The exact same group of people who are behind the scandalous activities that are so much in the news today and are unable to either decipher the activities within their respective organisations, or are at the very core of those activities!

If it wasn't for the pilots, engineers, flight attendants, baggage handlers, office staff and all the myriad of supporting personnel that comprise an airline, their wouldn't be the means of operating the aircraft to generate the revenue to pay the bloated salaries and compensatory packages that these key individuals you have identified are so deserving of.

There is more than one airline (or any other business for that matter) that has been driven to the wall by the arrogance of it's ownership or management, relative to the importance of it's key employees, ie: the ones that provide the basic business that generates the revenue.

I am unable to recollect a single airline that took flight without pilots, engineers, and all the other essential personnel that comprise an airline. A sound business relies on the very best personnel in every capacity if it is to succeed.
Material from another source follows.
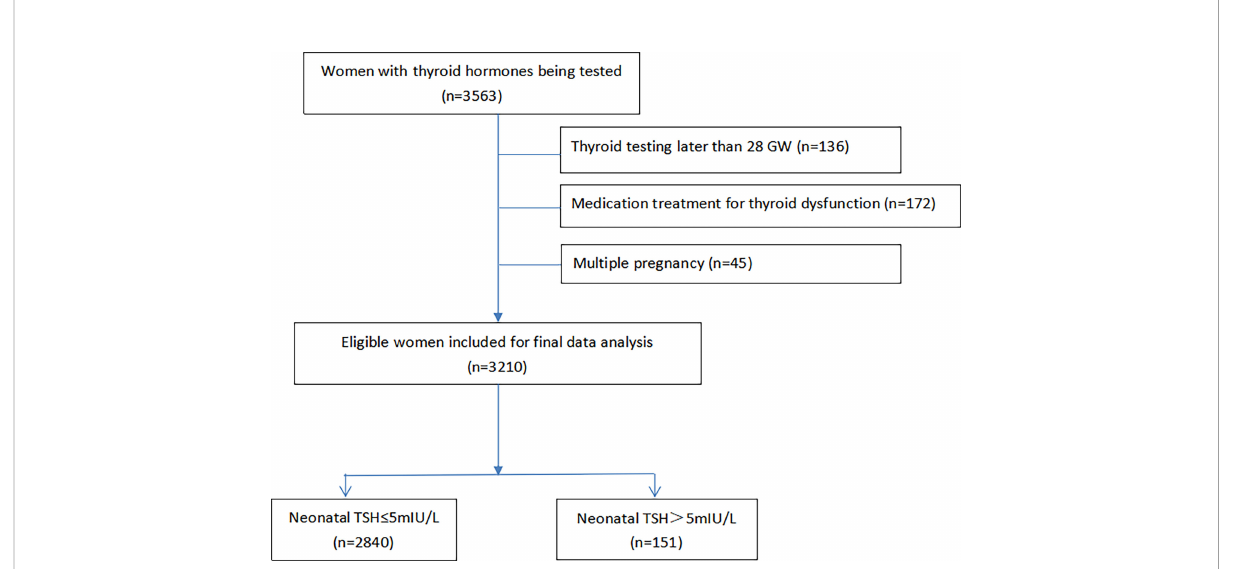
FIGURE 1 GW, gestational weeks; TSh, thyroid stimulating hormone. Among 3211 women of singleton pregnancy included for data analysis, 2991 neonatal TSH data were available from the Hospital information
Airlines (and any business) rely on overall planning, capability and the capacity of building a winning team. If it weren't for the remaining players on the team what would you be doing - collecting tickets on the tube?

These scumbag thieves that are stealing honest people's money deserve everything they are going to get - and they are going to get a lot. In penalising them, care should be given to ensure they recive treatment similar to the worst case of the individuals they have ripped off - left with absolutely nothing!:mad:

I have nothing in particular against anyone in any part of the business, but if you are trusted with the fiduciary responsibility for the company (and my money), you had damned well better understand the meaning of responsibility and consequence!

Seriph
30th Jun 2002, 08:11
Ah, how wonderful to be so perfect, the answer of course is very simple, lets put pilots and baggage handlers in charge of things and see how long they last. 'Organised labour' is responsible for more strife in industry than accountants.

Lou Scannon
30th Jun 2002, 10:42
Sorry Seriph, but you are ignoring the history of several airlines. Sir Michael Bishop started off as an ops clerk and there have been many others. There have also been many cases of non-practising accountants moving into top management and doing a good job. There has even been the odd pilot making the grade!

What pilots object to are the accountants employed as accountants who fail in the requirement to be either numerate or honest. Since this thread started several more cases have come to light that involve billions of mis-placed money. We are not moaning about the odd accountancy error-just the ones that cost multitudes of shareholders their savings and multitudes of employees their jobs.

I believe that over the next few months, the self-regulation that accountants have always enjoyed, will be changed for draconian controls and mandatory jail time. Perhaps, but this is a personal flight of fantasy, we may also see a higher level of integrity from the politicians who might stop taking "contributions" from firms like Andersen's in return for an easy ride.

(And before you leap in to defend politicians-I am not accusing everyone of them of being bent!)

Just seen in the Sunday Times in a cartoon, a bearded protester carrying a placard that reads:
"Crush Capitalism-employ an accountant".

Seriph
1st Jul 2002, 07:09
Well well there's a turnup for the books, Lou leaping to the rights of poor defenceless shareholders, aren't they part of the nasty greedy capitalist system. I'm sure also that Sir Mike has never employed accountants obviously prefering those paragons of virtue and honesty, masters of every facet of business -------------- pilots!
So you don't think they will be self regulating for long heh. Well what would you know about it, for instance, is every individual involved here an accountant?